Records contained in a dataset
________________________________________

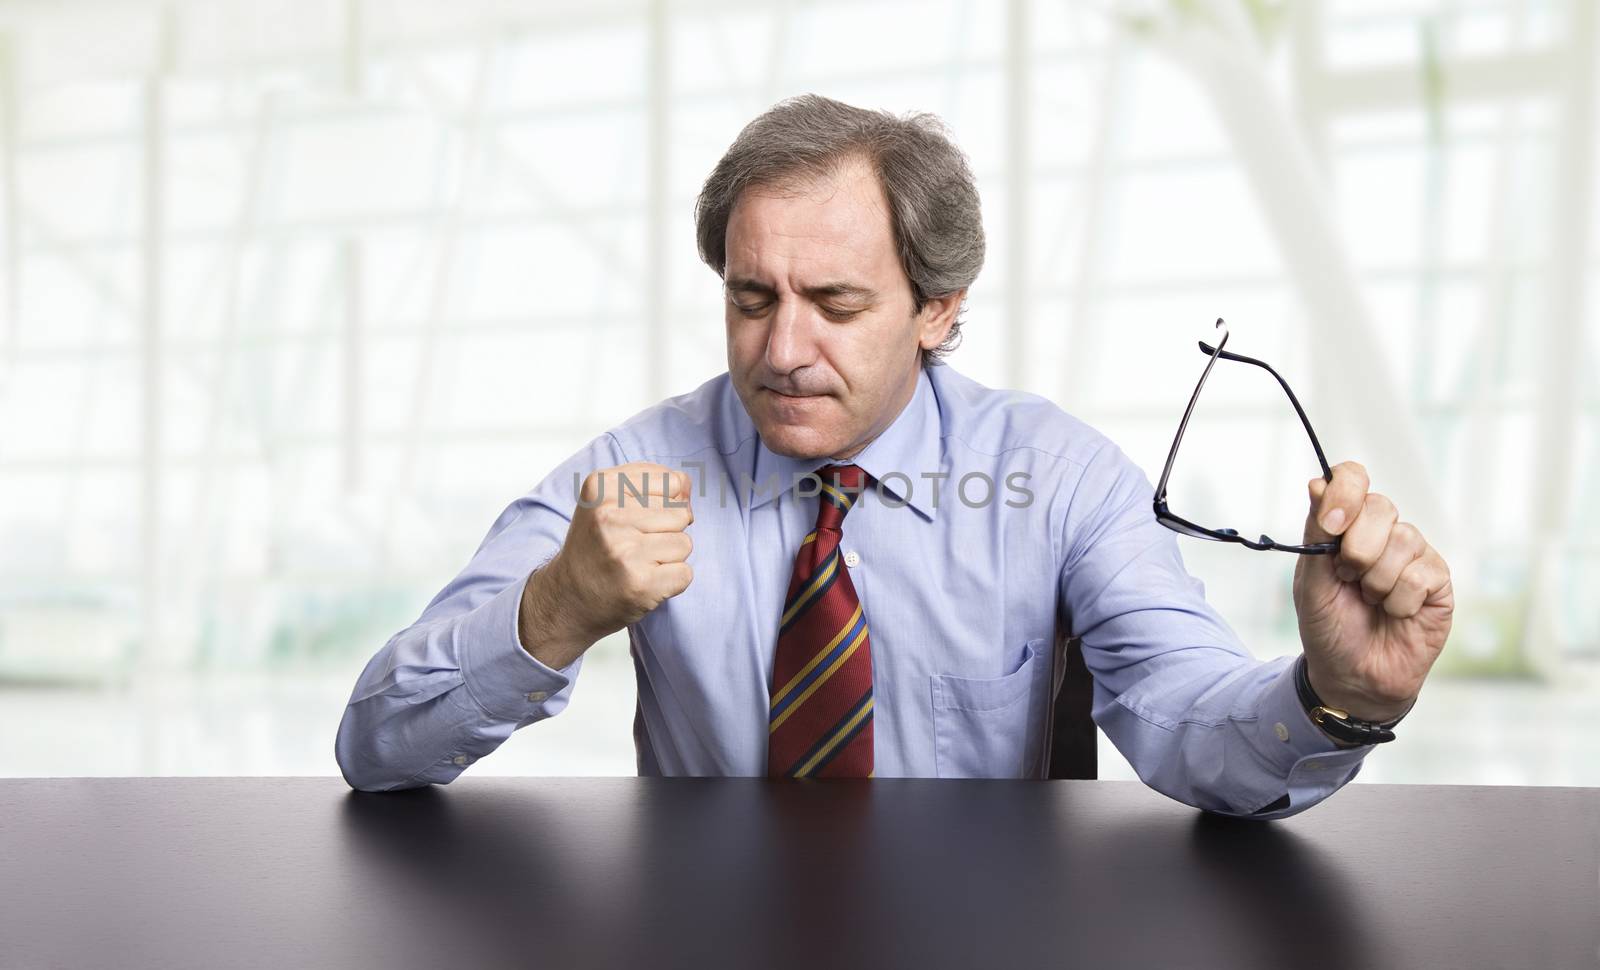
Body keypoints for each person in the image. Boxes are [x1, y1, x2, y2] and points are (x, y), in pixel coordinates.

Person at [334, 94, 1453, 817]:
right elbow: (377, 744)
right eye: (750, 298)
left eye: (834, 302)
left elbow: (1186, 722)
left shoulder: (1057, 480)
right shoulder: (636, 470)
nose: (780, 349)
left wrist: (1333, 697)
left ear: (935, 308)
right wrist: (554, 611)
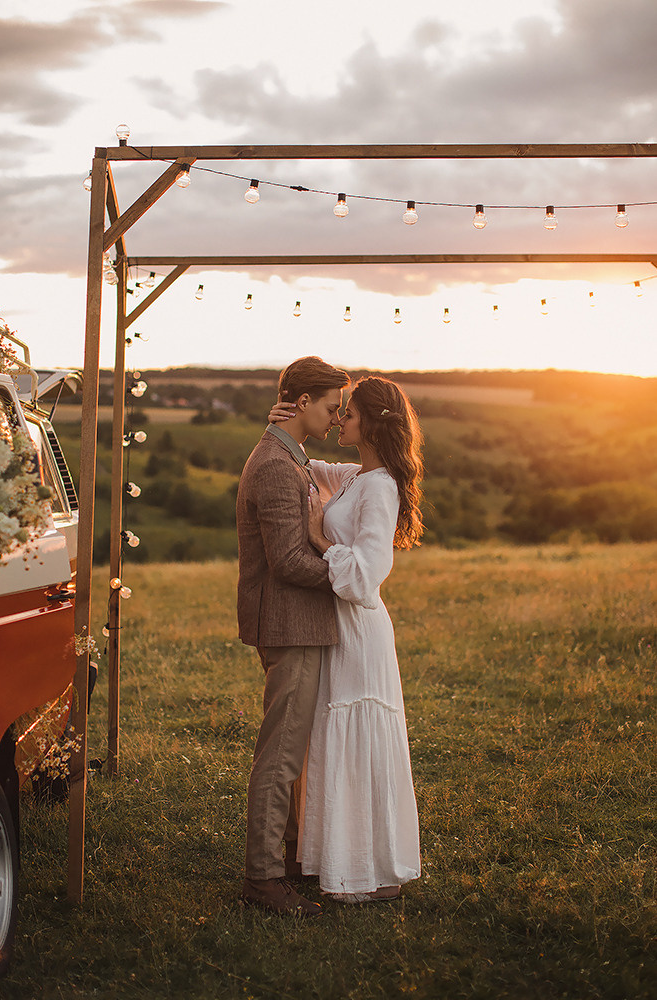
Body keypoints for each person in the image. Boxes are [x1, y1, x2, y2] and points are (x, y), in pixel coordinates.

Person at [269, 375, 423, 903]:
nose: (340, 419)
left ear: (373, 422)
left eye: (348, 413)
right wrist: (285, 422)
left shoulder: (380, 488)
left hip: (359, 630)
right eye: (339, 411)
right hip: (337, 629)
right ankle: (340, 861)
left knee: (357, 743)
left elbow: (365, 577)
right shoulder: (357, 475)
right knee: (336, 740)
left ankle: (367, 872)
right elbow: (301, 466)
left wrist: (317, 540)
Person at [236, 356, 350, 916]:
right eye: (331, 407)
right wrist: (348, 573)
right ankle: (263, 877)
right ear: (301, 403)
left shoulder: (290, 454)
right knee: (281, 754)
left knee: (294, 750)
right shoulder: (278, 465)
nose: (336, 418)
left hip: (295, 621)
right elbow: (285, 561)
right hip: (289, 622)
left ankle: (285, 858)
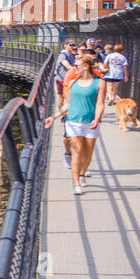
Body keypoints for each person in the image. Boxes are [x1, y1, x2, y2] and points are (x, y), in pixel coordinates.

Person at [45, 53, 106, 196]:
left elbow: (100, 104)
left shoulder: (99, 83)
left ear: (85, 67)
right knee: (77, 152)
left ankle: (83, 173)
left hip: (90, 122)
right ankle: (76, 182)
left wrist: (97, 118)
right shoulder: (73, 82)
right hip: (73, 121)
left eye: (77, 66)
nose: (74, 68)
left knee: (88, 155)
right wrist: (54, 117)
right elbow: (69, 103)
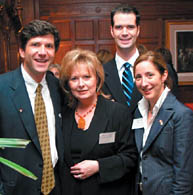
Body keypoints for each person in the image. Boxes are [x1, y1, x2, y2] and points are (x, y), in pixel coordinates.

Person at [60, 48, 138, 195]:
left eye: (86, 77)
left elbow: (130, 157)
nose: (81, 84)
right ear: (68, 84)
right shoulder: (62, 115)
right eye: (74, 79)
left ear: (98, 78)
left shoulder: (117, 113)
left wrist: (98, 166)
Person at [0, 19, 64, 195]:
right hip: (15, 189)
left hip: (55, 187)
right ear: (22, 51)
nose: (42, 52)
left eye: (49, 46)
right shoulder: (2, 88)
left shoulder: (59, 87)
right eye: (35, 45)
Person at [132, 51, 193, 195]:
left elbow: (184, 173)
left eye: (150, 75)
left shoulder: (181, 115)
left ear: (164, 75)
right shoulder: (138, 111)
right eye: (138, 77)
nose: (144, 83)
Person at [102, 4, 142, 114]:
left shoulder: (157, 70)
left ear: (138, 30)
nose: (125, 33)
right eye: (119, 27)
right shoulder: (100, 73)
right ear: (112, 31)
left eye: (130, 27)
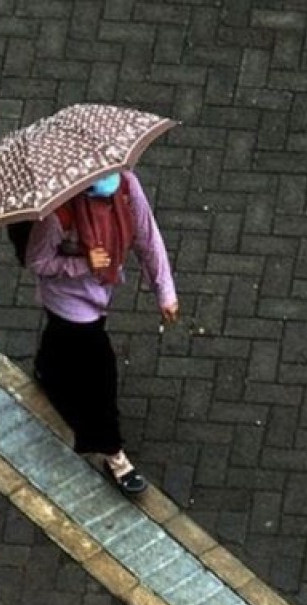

________________________________________

WORK INSTRUCTIONS »
Whenever a line of the data above holds the word "knee", it counts once; report the total number of such lines and nothing more.

WRITTEN REPLY »
6